Here are some cases from the first week:

#1 Left upper eyelid and nose, biopsy: Dermatofibrosarcoma protuberans (recurrent) invading skeletal muscle and adipose tissue.

#2 
Patient: 3 year old male status post hemimandibulectomy for jaw mass.
Gross: A tan-white, firm mass (7.0 cm AP x 2.5 cm ML x 3.5 cm SI) has its epicenter in the mandibular bone. The mandible is fractured posterior to two molars.  The bone is porous and thin. 
Diagnosis: Low grade spindle cell neoplasm, eroding bone and extending to apparent medial and lateral margins; consistent with a desmoplastic fibroma. Consultation was provided by pediatric pathologists at Seattle Children's Hospital.
#2 High power view of jaw mass
#3 Patient: 30 year old HIV positive woman. Sharply delineated gluteal and sacral skin ulcer. Lesion spread from initial small vesicle. Photo of the lesion.
#3 Low power view at interface of normal skin and ulcer.

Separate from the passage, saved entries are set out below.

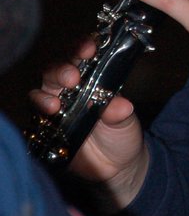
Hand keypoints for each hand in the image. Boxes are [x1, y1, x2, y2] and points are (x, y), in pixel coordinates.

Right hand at [29, 38, 148, 204]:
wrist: (117, 167)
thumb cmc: (121, 136)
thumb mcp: (126, 123)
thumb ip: (121, 113)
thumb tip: (120, 105)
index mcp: (92, 79)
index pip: (82, 56)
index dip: (83, 47)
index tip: (89, 48)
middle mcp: (70, 90)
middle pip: (56, 71)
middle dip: (61, 71)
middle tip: (71, 78)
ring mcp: (56, 109)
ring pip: (41, 93)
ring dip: (44, 96)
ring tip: (55, 104)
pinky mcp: (46, 129)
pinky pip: (34, 119)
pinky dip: (37, 117)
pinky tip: (46, 119)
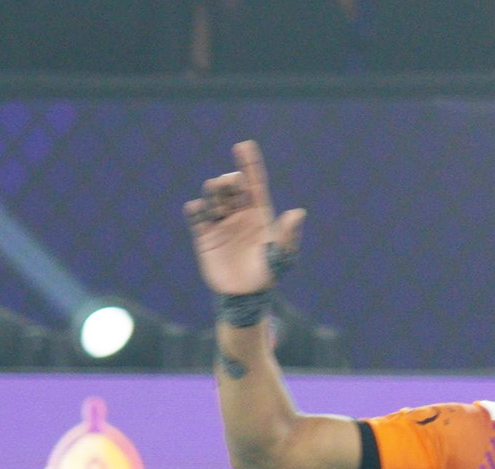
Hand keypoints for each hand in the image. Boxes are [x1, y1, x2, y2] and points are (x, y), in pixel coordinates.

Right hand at [184, 139, 304, 297]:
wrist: (244, 296)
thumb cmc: (267, 275)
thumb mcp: (281, 256)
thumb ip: (288, 235)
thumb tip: (299, 212)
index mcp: (258, 214)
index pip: (254, 183)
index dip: (250, 164)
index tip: (245, 145)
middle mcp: (238, 214)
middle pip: (231, 187)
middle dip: (230, 179)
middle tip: (232, 181)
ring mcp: (220, 222)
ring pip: (212, 196)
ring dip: (214, 190)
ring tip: (217, 192)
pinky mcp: (203, 234)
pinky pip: (196, 215)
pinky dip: (196, 208)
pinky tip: (199, 208)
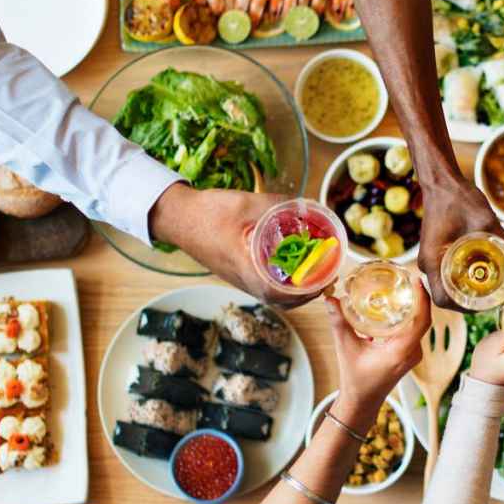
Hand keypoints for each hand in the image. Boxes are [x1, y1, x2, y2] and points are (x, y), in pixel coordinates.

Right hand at [148, 185, 314, 307]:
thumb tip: (307, 206)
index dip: (309, 291)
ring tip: (312, 270)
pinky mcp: (235, 273)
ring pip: (273, 295)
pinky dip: (281, 281)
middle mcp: (244, 280)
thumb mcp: (248, 203)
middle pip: (282, 300)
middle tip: (325, 273)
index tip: (325, 278)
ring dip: (295, 288)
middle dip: (307, 292)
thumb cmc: (209, 212)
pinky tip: (290, 263)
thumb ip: (278, 205)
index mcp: (248, 268)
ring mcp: (238, 279)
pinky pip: (263, 285)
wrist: (178, 216)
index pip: (284, 295)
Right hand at [325, 284, 429, 422]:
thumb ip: (339, 322)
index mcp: (401, 351)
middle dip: (417, 298)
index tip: (418, 282)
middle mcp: (412, 353)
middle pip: (422, 319)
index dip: (423, 300)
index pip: (422, 321)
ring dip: (413, 308)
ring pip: (418, 325)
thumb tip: (330, 300)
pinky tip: (398, 307)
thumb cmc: (356, 380)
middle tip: (408, 279)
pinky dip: (408, 319)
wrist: (361, 402)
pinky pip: (413, 332)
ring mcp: (412, 355)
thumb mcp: (346, 347)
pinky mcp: (408, 355)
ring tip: (404, 289)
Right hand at [417, 180, 503, 309]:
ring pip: (446, 285)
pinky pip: (446, 273)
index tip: (486, 303)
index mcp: (433, 261)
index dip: (465, 308)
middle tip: (493, 297)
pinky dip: (462, 277)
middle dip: (469, 300)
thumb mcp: (487, 223)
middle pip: (446, 296)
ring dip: (466, 290)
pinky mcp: (434, 252)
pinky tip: (482, 271)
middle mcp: (427, 264)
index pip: (444, 300)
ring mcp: (430, 258)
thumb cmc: (459, 199)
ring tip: (490, 287)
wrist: (442, 182)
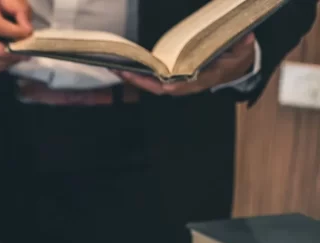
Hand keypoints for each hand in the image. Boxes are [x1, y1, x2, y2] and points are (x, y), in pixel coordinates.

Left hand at [119, 33, 255, 95]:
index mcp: (202, 79)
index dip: (166, 85)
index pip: (181, 87)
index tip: (154, 82)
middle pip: (158, 87)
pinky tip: (126, 65)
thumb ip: (243, 45)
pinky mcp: (173, 75)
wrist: (237, 67)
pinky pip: (153, 77)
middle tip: (120, 69)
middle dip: (138, 81)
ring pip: (152, 83)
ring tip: (116, 67)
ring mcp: (178, 81)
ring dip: (134, 76)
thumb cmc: (238, 59)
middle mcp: (186, 83)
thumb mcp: (243, 52)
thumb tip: (246, 36)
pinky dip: (139, 73)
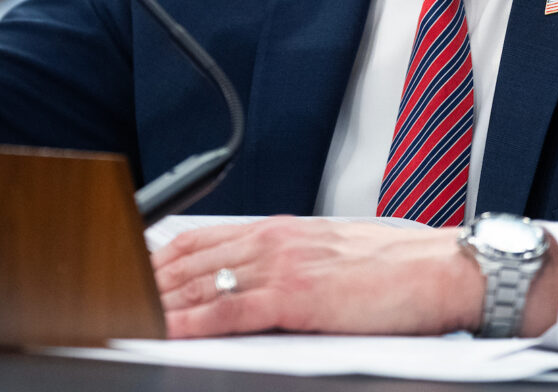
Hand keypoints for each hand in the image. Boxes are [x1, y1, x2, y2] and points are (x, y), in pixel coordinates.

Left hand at [152, 216, 557, 338]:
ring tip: (126, 315)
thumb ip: (288, 260)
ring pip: (202, 283)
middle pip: (190, 258)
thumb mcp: (329, 252)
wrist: (444, 270)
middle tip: (112, 295)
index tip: (131, 270)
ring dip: (160, 302)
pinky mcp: (298, 298)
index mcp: (281, 229)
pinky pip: (232, 311)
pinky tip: (170, 329)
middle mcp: (274, 240)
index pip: (201, 238)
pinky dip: (195, 322)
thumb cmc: (397, 268)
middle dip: (147, 281)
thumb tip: (250, 279)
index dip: (158, 257)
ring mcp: (283, 266)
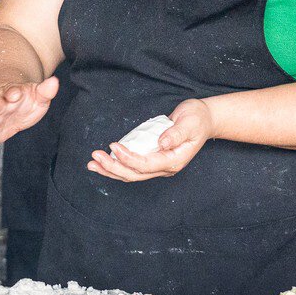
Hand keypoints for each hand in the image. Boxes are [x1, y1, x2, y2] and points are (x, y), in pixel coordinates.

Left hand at [89, 97, 210, 181]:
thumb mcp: (190, 122)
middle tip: (94, 157)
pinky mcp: (152, 160)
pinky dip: (116, 166)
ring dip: (110, 170)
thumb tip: (162, 143)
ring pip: (131, 174)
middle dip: (113, 167)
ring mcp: (158, 166)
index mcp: (174, 160)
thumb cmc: (197, 119)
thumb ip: (177, 133)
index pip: (146, 164)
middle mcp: (165, 167)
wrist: (204, 121)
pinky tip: (103, 163)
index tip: (113, 145)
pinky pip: (132, 168)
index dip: (128, 158)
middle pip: (135, 174)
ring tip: (92, 164)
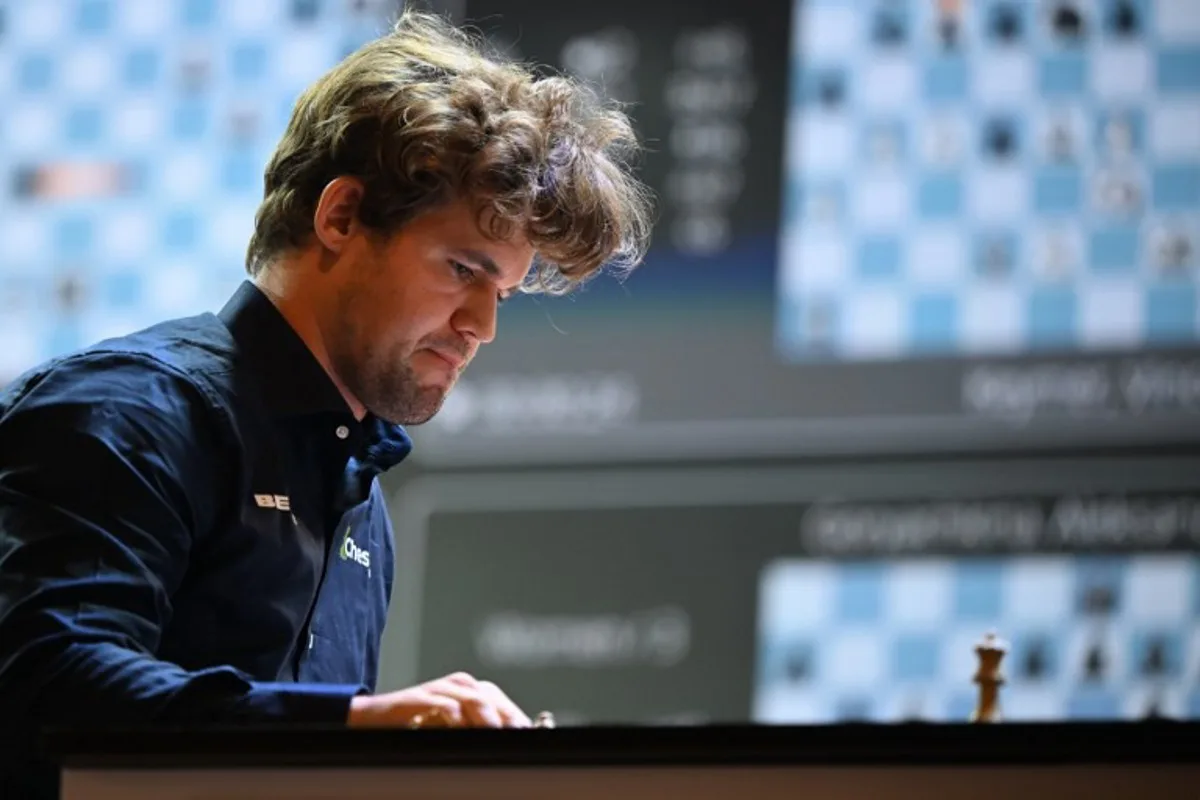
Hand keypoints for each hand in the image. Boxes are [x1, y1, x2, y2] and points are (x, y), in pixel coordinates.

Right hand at [346, 672, 532, 728]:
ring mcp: (440, 689)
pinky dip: (456, 718)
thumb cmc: (417, 727)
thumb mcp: (453, 730)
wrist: (373, 719)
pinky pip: (444, 705)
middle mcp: (460, 686)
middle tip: (520, 740)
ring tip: (498, 735)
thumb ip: (479, 733)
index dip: (519, 723)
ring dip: (489, 719)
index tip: (533, 740)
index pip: (505, 706)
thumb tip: (510, 747)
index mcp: (473, 692)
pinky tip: (462, 732)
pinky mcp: (420, 697)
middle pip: (494, 701)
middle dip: (509, 721)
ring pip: (474, 700)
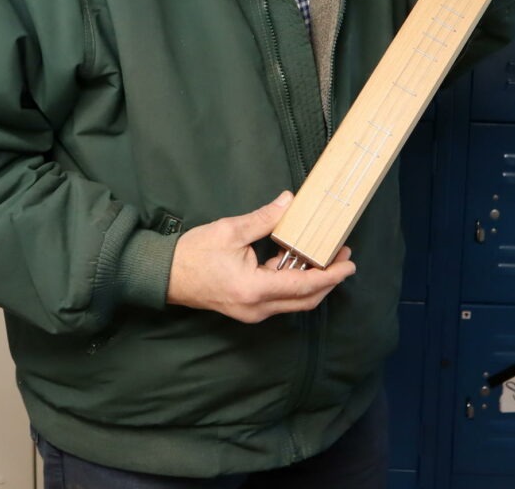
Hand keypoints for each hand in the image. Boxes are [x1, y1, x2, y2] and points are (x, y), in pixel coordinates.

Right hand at [166, 191, 355, 322]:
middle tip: (345, 258)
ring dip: (314, 282)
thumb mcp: (231, 230)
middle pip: (305, 300)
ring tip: (328, 257)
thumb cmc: (195, 253)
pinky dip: (295, 282)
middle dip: (328, 280)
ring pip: (294, 301)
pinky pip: (280, 298)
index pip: (303, 286)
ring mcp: (253, 311)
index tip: (349, 264)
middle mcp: (258, 308)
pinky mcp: (248, 308)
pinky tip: (301, 261)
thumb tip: (289, 201)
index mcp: (255, 290)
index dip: (330, 275)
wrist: (166, 276)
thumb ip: (264, 219)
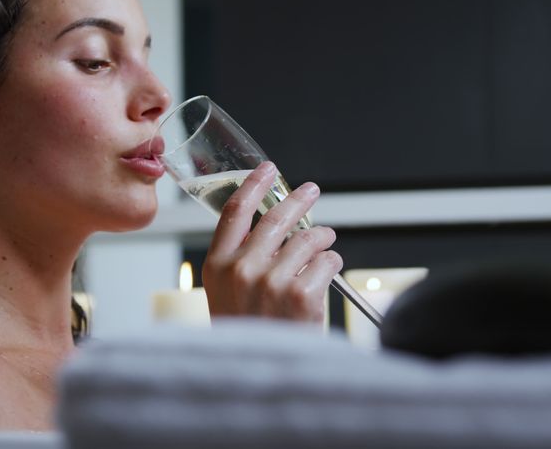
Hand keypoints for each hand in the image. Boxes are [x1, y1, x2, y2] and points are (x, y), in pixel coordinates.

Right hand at [202, 161, 342, 323]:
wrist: (258, 380)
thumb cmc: (247, 335)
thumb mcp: (227, 295)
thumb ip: (241, 259)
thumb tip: (276, 223)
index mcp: (217, 266)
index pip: (235, 211)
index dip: (254, 184)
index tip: (268, 170)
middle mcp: (242, 270)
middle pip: (277, 217)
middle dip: (299, 199)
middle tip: (312, 190)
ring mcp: (272, 282)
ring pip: (309, 238)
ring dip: (323, 237)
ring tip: (326, 242)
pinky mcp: (302, 295)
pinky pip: (328, 262)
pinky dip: (333, 263)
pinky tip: (328, 271)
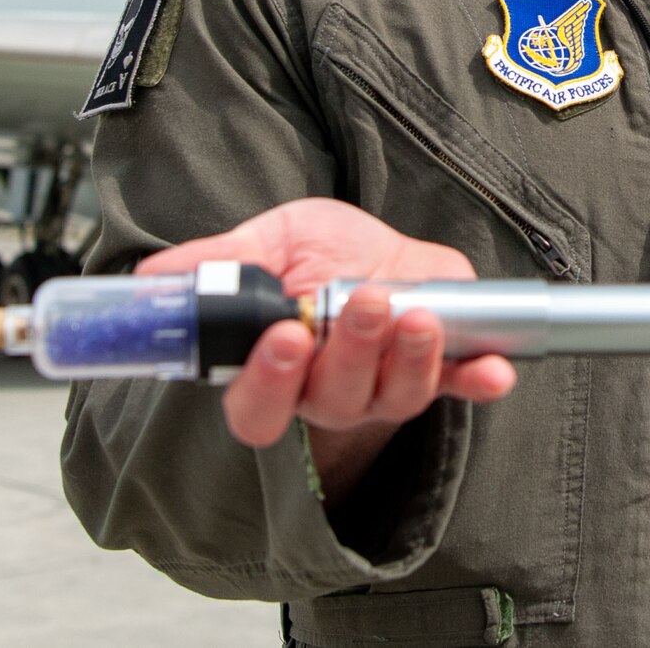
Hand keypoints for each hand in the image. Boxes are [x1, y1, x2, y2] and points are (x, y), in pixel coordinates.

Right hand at [136, 199, 517, 489]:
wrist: (382, 249)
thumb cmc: (318, 253)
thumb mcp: (267, 243)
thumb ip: (216, 264)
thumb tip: (151, 280)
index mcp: (274, 370)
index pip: (257, 407)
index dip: (269, 383)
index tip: (285, 338)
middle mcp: (327, 392)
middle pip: (332, 398)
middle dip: (351, 351)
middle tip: (364, 303)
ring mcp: (385, 390)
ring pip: (395, 396)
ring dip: (411, 359)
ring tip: (419, 315)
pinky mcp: (441, 374)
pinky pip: (462, 388)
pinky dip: (481, 380)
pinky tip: (498, 370)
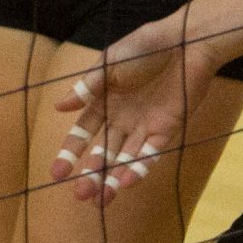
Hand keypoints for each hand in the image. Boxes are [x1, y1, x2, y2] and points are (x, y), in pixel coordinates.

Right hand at [49, 14, 188, 204]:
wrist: (186, 41)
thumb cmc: (146, 46)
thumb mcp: (110, 63)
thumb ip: (88, 87)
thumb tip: (59, 107)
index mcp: (104, 101)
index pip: (83, 133)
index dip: (70, 153)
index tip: (56, 174)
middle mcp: (122, 118)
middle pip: (103, 152)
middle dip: (91, 174)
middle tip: (80, 196)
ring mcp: (144, 126)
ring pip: (124, 159)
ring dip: (112, 179)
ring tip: (100, 201)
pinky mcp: (167, 129)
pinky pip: (151, 152)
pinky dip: (139, 166)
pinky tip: (126, 180)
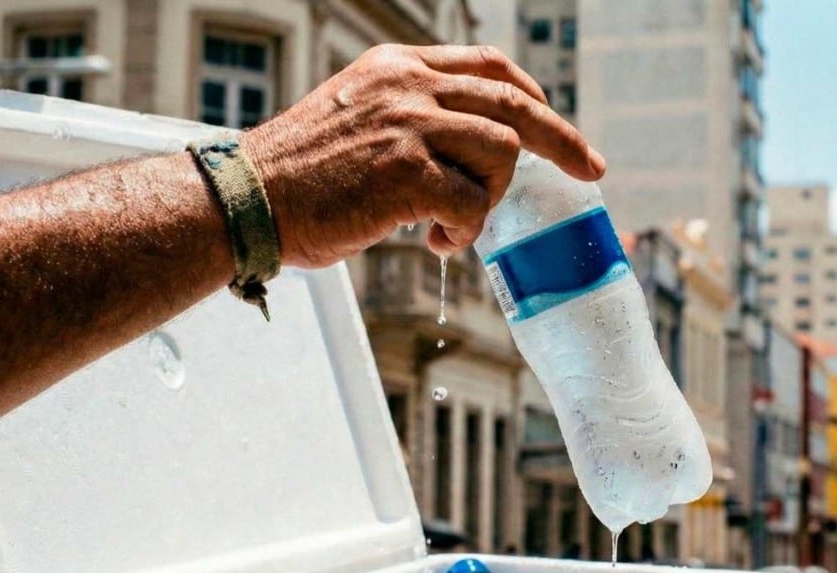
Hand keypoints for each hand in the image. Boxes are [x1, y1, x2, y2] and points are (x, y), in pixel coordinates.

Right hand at [244, 44, 604, 266]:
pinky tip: (432, 242)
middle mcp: (407, 85)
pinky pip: (471, 205)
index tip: (556, 124)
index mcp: (397, 67)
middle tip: (590, 169)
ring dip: (489, 196)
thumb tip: (465, 151)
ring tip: (452, 223)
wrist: (245, 201)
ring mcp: (409, 125)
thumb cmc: (296, 176)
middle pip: (513, 102)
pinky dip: (463, 233)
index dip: (532, 95)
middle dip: (562, 139)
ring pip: (502, 151)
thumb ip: (409, 118)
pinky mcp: (406, 173)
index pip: (487, 67)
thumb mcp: (355, 117)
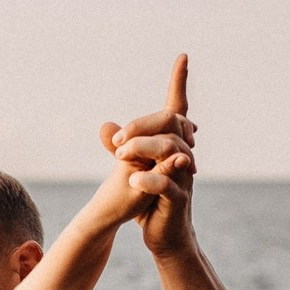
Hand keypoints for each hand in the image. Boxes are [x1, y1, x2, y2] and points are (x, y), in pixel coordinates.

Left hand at [100, 53, 196, 258]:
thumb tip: (105, 126)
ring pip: (171, 150)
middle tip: (115, 143)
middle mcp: (182, 155)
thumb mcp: (132, 169)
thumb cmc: (149, 198)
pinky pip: (168, 185)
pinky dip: (150, 180)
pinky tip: (133, 181)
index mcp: (170, 145)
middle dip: (142, 125)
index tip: (183, 57)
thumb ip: (122, 148)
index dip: (179, 83)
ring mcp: (183, 177)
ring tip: (118, 158)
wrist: (163, 233)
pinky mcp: (178, 200)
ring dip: (142, 149)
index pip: (177, 109)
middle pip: (171, 122)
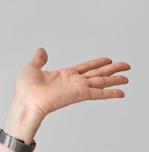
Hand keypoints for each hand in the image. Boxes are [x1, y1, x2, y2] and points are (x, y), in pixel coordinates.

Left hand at [11, 47, 129, 124]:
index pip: (85, 67)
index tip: (108, 59)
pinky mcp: (79, 95)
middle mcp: (73, 82)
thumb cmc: (25, 89)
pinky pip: (98, 93)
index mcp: (64, 75)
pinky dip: (110, 93)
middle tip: (126, 66)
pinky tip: (121, 92)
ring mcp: (77, 88)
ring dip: (115, 79)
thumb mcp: (32, 68)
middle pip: (97, 73)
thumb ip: (39, 59)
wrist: (26, 101)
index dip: (97, 63)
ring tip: (127, 78)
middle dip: (112, 69)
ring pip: (101, 81)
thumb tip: (41, 50)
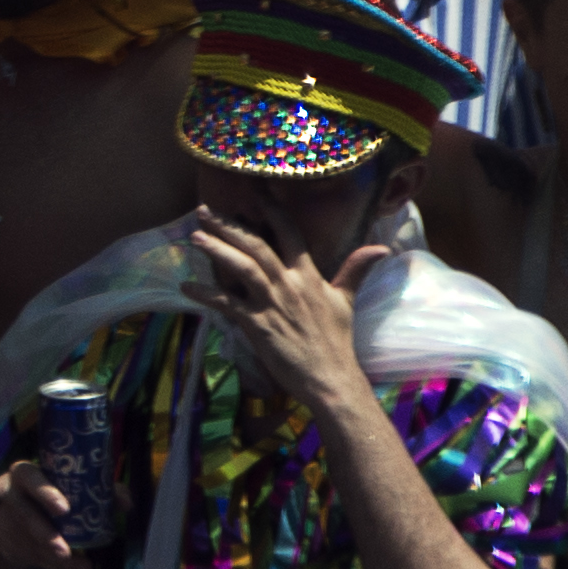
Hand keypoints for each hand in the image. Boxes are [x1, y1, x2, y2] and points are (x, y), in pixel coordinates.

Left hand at [187, 206, 378, 420]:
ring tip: (194, 236)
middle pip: (257, 245)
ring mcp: (273, 304)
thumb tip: (381, 248)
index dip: (271, 209)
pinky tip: (186, 286)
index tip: (253, 189)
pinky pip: (227, 304)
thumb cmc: (337, 341)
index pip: (290, 233)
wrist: (332, 379)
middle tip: (202, 210)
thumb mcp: (346, 300)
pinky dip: (205, 293)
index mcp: (309, 276)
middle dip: (229, 225)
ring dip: (217, 250)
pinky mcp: (259, 325)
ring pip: (242, 267)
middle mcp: (291, 285)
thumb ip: (355, 270)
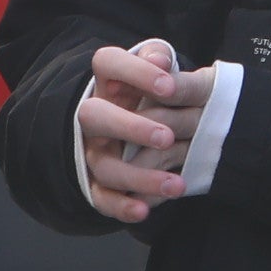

#3 High power view of ulcer.
Diagnosis: Skin, sacral and gluteal, biopsy: ulcerated skin with neutrophilic inflammation and epithelial cells with probable viral inclusions, consistent with herpes simplex virus infection.



#4 Patient: 36 year old male with slow-growing left elbow mass. 
Diagnosis: Malignant small round blue cell neoplasm.  Differential include Ewing sarcoma, neuroectodermal tumor, others. Consultation was provided by UWMC bone and soft tissue pathologists.


#5 Peripheral blood smear from pediatric patient with microcytosis (MCV=76 fL) without anemia and numerous target cells. Diagnosis: Thalassemia trait.
Other cases included two chronic myeloid leukemias on peripheral smears, and a multiple other neoplastic pediatric and bone and soft tissue cases.

My desk on the right and Dr. Garcia's on the left. Excellent library of slightly outdated pathology text books.

Slide staining station.

Phyllis cutting at the microtome and Peris scooping tissue onto slides from the water bath.

Gross bench with computer access to the pathology database and wireless headset for direct dictating.

Main door to anatomic path lab.

Slide storage corner.


1 comment:

  1. Thanks for an excellent overview of a representative day in the life of a visiting pathologist. All is well in Montana. The skiing continues to be excellent and winter fishing is reasonably successful.